Morey J. Haber is Chief Technology Officer and Chief Information Security Officer at BeyondTrust. He has more than 25 years of IT industry experience and has authored three Apress books: Privileged Attack Vectors, Asset Attack Vectors, and Identity Attack Vectors. In 2018, Bomgar acquired BeyondTrust and retained the BeyondTrust name. He originally joined BeyondTrust in 2012 as a part of the eEye Digital Security acquisition. Morey currently oversees BeyondTrust strategy for privileged access management and remote access solutions. In 2004, he joined eEye as Director of Security Engineering and was responsible for strategic business discussions and vulnerability management architectures in Fortune 500 clients. Prior to eEye, he was Development Manager for Computer Associates, Inc. (CA), responsible for new product beta cycles and named customer accounts. He began his career as Reliability and Maintainability Engineer for a government contractor building flight and training simulators. He earned a Bachelor of Science degree in Electrical Engineering from the State University of New York at Stony Brook.

Jim Richberg’s role as a Field Chief Information Security Office (CISO) at Fortinet leverages his 35 years’ experience leading and driving innovation in cybersecurity, threat intelligence, and cyber strategy. He currently focuses on measuring cybersecurity performance (ROI) and cyber risk management within government and companies, on improving election security, and on helping public and private sector organizations maximize their IT efficiency and security post-COVID-19 in the face of increasing operational complexity and budgetary pressure to “do more with less”.

Prior to joining Fortinet, Mr. Richberg served as the National Intelligence Manager for Cyber, the senior Federal Executive focused on cyber intelligence within the $80B+/100,000 employee US Intelligence Community (IC). He led creation and implementation of cyber strategy for the 17 departments and agencies of the IC, set integrated priorities on cyber threat, and served as Senior Advisor to the Director of National Intelligence (DNI) on cyber issues. He brings a broad enterprise-level approach to cybersecurity honed as a member of the Executive team which created and oversaw implementation of the multi-billion dollar whole-of-government Comprehensive National Cybersecurity Initiative (CNCI) that generated new Government cyber capability and enhanced cybersecurity in the private sector and critical infrastructure.

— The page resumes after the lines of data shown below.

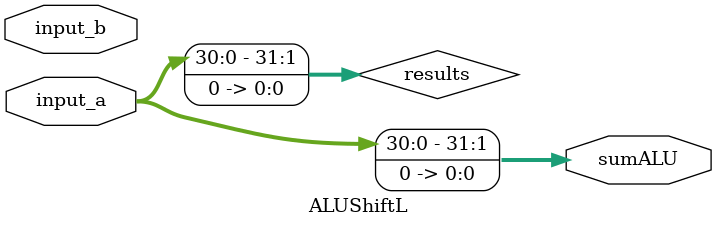
<source format=v>
module ALUShiftL (
	input [31:0] input_a, input_b,
	output [31:0] sumALU,
	);
	
	reg [31:0] results;
	assign sumALU = results;
	
	
	always @(*)
	begin
		 results = input_a<<1;
        
	end
	
endmodule
		
		
	
</source>
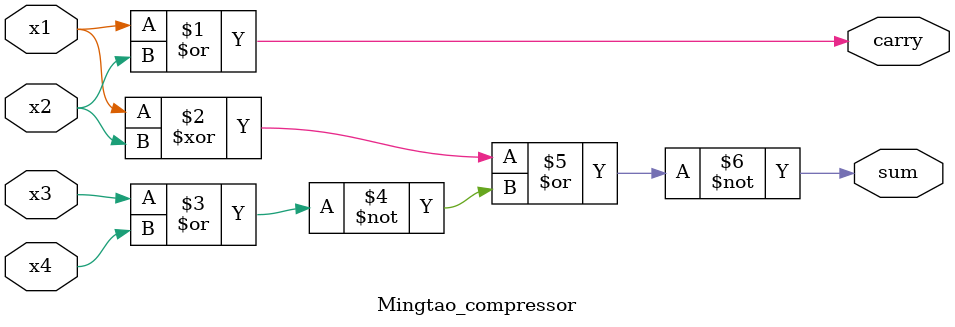
<source format=v>
module Mingtao_compressor(
    input x1,
    input x2,
    input x3,
    input x4,
    output sum,
    output carry    
);

assign carry = x1 | x2;
assign sum = ~( (x1 ^ x2) | ~(x3 | x4) );


endmodule

</source>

Mr. Richberg’s broad operational, analytic and leadership experience –including his 20 years at CIA-- gives him practical insight into difficult cyber problems ranging from advanced threat capabilities to supply chain integrity and insider threat. He has extensive experience engaging with audiences ranging from Heads of State and CEO’s to analysts and IT staff. He brings a strong focus on strategic problem solving (identify and solve the key problem vs. the most visible one) and on framing complex problems in comprehensible terms that facilitate analysis and formulation of solutions.